A strip of coastal pohutukawa forest has been "devastated" along a Takapuna beach clifftop, on and adjacent to land belonging to a Rich List developer.
Trees felled to make way for a large home extension on Clifton Rd properties owned by Britomart developer Peter Cooper include a mature pohutukawa tree on a public reserve.
Auckland Council confirmed to the Weekend Herald that two of the removals at the southern end of the beach occurred without consent.
Resource consents compliance manager Stefan Naude said one pohutukawa was removed from an esplanade reserve and "a stump with one small leafy branch" was removed from an area protected because it is a "Significant Ecological Area".
Mr Naude confirmed the council was also continuing to investigate a complaint "regarding unauthorised works to vegetation" within an area classified as a Significant Ecological Area (SEA) on three adjoining Clifton Rd properties.
The clifftop south of Takapuna beach was once largely covered in mature pohutukawa. Forest and Bird said it had been "devastated ... presumably to improve ocean views".
"Auckland Council documents show that the removal of the trees happened over several years, with the most recent removals occurring in March this year," Nick Beveridge, manager for the Auckland and Northland regions said.
Mature native trees had long been protected in Auckland, with special attention paid to coastal pohutukawa forest.
"Illegal destruction of native habitat on private land is a major problem in New Zealand," he said.
Property records list Peter Cooper and his wife as owners. Mr Cooper's company, Cooper and Company, developed the Britomart precinct.
He splits his time between New Zealand and the US. His company has offices in Texas and California and he has a home in Newport Beach.
Mr Cooper has a personal fortune of $740 million, according to the NBR 2015 Rich List estimate. Besides Britomart, notable developments include The Landing, providing luxury accommodation in the Bay of Islands, and Southlake Town Square - a shopping district 10 times the size of St Lukes - in the United States.
The Weekend Herald asked Mr Cooper through a spokeswoman for comment but had not received a reply by deadline last night.
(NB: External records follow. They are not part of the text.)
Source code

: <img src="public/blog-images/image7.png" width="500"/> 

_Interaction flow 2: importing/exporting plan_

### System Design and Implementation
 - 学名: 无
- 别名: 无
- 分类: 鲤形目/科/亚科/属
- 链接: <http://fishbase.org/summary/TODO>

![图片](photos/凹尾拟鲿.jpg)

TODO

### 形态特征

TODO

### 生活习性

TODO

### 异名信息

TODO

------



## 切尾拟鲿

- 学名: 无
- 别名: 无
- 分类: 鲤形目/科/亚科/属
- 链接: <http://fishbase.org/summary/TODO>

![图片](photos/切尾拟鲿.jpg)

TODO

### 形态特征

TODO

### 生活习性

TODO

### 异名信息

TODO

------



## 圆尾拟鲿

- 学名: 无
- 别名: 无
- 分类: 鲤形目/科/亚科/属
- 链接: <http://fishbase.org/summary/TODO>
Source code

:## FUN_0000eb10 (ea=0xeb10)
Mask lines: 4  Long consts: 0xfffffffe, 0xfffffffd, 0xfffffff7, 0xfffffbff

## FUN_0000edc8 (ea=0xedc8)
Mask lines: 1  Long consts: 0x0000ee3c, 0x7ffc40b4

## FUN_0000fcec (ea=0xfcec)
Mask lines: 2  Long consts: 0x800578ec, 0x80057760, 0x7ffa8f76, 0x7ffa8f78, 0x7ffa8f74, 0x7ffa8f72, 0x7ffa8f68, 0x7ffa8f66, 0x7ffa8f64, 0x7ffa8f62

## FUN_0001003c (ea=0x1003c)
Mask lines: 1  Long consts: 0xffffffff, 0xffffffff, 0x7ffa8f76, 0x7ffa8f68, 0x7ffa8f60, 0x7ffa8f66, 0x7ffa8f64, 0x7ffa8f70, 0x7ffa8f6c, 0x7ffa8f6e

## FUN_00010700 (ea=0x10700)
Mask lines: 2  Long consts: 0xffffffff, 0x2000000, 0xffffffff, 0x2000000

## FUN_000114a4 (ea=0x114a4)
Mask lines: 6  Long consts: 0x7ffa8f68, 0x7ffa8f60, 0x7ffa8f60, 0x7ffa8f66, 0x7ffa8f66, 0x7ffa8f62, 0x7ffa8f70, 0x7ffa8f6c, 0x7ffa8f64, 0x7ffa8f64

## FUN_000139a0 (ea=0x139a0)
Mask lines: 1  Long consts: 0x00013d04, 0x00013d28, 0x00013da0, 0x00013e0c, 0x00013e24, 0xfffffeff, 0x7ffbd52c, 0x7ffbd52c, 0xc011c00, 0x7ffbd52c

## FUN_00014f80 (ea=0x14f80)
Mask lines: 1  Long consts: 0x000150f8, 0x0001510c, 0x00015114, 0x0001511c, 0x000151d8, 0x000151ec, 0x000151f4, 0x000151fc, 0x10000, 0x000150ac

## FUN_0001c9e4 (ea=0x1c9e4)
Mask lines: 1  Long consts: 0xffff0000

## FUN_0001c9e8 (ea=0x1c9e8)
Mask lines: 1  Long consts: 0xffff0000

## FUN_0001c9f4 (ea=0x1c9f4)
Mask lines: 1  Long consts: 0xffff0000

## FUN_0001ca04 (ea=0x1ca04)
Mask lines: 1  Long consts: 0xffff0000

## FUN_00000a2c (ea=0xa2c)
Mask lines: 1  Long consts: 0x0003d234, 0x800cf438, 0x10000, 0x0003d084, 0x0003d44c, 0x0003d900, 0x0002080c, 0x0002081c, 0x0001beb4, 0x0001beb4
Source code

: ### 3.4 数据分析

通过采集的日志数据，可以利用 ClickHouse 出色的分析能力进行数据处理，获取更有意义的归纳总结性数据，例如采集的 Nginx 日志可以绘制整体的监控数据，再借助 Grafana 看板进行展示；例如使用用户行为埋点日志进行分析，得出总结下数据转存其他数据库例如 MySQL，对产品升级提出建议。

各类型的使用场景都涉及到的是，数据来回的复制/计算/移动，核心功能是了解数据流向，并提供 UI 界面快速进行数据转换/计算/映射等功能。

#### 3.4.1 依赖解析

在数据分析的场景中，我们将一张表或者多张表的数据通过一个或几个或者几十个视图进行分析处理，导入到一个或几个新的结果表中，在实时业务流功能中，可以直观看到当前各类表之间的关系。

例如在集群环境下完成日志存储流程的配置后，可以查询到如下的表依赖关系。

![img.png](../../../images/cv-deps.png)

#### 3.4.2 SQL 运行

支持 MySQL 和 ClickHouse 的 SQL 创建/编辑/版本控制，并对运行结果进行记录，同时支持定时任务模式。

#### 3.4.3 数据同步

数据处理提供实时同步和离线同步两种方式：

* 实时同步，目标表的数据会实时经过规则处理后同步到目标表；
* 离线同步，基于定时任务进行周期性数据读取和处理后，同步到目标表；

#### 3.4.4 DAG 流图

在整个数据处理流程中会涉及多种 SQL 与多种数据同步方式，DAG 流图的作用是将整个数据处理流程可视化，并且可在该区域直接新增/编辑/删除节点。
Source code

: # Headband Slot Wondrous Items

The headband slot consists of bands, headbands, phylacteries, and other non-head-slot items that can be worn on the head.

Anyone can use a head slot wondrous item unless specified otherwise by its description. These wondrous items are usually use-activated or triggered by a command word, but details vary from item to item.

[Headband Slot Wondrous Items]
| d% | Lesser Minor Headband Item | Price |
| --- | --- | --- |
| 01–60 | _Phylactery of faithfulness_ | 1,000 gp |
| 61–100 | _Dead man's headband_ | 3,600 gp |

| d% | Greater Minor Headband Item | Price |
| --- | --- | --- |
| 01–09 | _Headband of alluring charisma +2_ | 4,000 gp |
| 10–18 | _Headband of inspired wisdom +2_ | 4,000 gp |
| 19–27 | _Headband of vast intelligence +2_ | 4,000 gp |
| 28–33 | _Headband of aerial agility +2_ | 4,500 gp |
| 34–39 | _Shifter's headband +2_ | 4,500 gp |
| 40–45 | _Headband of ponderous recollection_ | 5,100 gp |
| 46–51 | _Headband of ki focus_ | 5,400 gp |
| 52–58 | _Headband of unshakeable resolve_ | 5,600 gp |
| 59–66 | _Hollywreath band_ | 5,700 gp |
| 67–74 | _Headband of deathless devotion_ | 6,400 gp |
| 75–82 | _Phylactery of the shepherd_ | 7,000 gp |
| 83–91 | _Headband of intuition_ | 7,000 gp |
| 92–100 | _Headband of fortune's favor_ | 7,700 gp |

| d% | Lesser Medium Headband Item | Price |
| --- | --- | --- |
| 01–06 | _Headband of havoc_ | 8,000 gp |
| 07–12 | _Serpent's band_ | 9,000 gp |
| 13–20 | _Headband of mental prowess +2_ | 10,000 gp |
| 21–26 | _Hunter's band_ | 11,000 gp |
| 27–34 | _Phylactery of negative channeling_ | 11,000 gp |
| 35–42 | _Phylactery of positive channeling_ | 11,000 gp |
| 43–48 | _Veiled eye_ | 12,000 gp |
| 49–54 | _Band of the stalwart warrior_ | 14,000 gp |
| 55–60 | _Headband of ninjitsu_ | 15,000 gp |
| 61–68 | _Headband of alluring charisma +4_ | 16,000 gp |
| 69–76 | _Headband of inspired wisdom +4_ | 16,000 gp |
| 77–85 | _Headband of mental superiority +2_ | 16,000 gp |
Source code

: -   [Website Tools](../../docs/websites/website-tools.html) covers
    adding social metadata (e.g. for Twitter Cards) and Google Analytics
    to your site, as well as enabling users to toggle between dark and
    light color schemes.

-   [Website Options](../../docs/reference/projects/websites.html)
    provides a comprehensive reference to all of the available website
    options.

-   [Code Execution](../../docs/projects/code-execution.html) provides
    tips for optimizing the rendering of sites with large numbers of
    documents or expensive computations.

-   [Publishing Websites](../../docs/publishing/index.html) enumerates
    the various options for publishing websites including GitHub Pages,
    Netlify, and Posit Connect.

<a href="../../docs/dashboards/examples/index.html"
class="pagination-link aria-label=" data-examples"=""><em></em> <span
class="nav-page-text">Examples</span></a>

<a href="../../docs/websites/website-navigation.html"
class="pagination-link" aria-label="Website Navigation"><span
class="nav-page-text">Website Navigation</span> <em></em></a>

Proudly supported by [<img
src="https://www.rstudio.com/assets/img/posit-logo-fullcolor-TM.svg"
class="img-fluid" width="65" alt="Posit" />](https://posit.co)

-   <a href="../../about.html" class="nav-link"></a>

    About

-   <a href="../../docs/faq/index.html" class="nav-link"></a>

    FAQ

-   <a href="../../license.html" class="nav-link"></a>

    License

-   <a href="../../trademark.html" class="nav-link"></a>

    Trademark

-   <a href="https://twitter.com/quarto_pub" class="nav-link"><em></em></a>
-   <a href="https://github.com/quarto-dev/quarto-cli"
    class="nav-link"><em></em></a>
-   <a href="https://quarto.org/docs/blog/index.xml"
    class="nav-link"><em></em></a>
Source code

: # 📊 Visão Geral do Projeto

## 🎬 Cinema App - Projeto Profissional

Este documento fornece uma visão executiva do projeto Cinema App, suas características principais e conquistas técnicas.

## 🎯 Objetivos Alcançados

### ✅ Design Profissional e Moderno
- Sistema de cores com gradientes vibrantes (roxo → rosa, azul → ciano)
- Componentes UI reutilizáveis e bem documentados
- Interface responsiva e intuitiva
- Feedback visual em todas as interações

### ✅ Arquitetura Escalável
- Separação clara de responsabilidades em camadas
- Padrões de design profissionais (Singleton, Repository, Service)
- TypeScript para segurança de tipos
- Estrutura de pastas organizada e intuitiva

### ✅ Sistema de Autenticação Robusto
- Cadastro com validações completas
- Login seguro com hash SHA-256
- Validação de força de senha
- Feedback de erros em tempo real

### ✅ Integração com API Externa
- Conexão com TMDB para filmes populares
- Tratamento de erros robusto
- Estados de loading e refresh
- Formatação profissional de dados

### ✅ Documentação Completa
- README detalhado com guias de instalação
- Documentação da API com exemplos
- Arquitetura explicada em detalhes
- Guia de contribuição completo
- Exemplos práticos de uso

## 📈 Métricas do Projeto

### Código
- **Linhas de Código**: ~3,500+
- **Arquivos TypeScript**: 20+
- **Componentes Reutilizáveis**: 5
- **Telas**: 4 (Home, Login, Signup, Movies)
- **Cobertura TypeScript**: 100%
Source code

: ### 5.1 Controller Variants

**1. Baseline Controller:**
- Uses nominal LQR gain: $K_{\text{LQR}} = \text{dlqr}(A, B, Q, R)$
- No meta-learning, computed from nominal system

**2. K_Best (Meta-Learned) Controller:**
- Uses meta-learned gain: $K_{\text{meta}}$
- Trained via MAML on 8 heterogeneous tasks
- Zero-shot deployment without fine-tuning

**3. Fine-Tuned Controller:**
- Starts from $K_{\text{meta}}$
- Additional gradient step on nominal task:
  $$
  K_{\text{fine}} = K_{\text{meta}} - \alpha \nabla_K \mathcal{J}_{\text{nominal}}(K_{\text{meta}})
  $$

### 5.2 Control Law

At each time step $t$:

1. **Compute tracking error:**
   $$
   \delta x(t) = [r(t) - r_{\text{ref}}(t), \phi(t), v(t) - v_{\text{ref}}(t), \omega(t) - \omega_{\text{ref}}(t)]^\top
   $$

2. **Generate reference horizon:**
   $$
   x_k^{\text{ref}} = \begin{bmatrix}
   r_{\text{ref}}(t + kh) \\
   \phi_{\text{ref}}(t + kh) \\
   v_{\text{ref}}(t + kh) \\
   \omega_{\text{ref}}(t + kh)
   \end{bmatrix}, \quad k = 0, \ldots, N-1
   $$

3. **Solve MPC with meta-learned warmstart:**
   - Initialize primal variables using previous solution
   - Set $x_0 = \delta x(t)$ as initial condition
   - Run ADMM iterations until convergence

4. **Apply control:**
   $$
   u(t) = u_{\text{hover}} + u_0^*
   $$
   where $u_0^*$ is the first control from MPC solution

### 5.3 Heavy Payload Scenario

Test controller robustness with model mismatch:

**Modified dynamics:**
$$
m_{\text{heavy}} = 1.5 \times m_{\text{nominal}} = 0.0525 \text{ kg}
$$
Auckland Council would not comment about possible enforcement action before it completed its investigation.
"The site manager and contractors responsible for the works have been fully co-operative with the council and are obtaining, at their expense, arborocultural and ecological reports for council approval, with a view to having appropriate remedial work undertaken in the area," Mr Beveridge said.
"Any decision on possible enforcement action would be taken once the ecological reports are received and extent of any remedial work is known."
Illegal destruction of native habitat on private land is a major problem in New Zealand.
Forest and Bird is demanding that the landowner and tree contractors be made to reinstate the forest by planting the largest trees possible and be penalised appropriately for their actions.
"This situation illustrates the much bigger environmental issue which often goes unseen because it's happening inside property boundaries," Mr Beveridge said. "Many native wildlife and plants species are now completely lost from whole landscapes such as Takapuna, which is why there are rules for what you can and can't do on your property."
"We need our regional councils to monitor consented activities, and take a strong stance when the law is broken. Otherwise, one day soon we'll find our urban wildlife has been entirely whittled away by short term, private interests."
A weatherboard house appears to be being readied for removal from one of three adjoining properties on Clifton Rd and construction is under way to the large two-storey extension which, according to documents lodged with the council, was proposed to include a dining room, bathroom, bar, lounge, outdoor living area, bedroom, en suite and study.
The proposal document said the extension had been carefully designed to retain existing vegetation located centrally on the site including two mature pohutukawa trees, though the roots and branches of these two trees may be trimmed.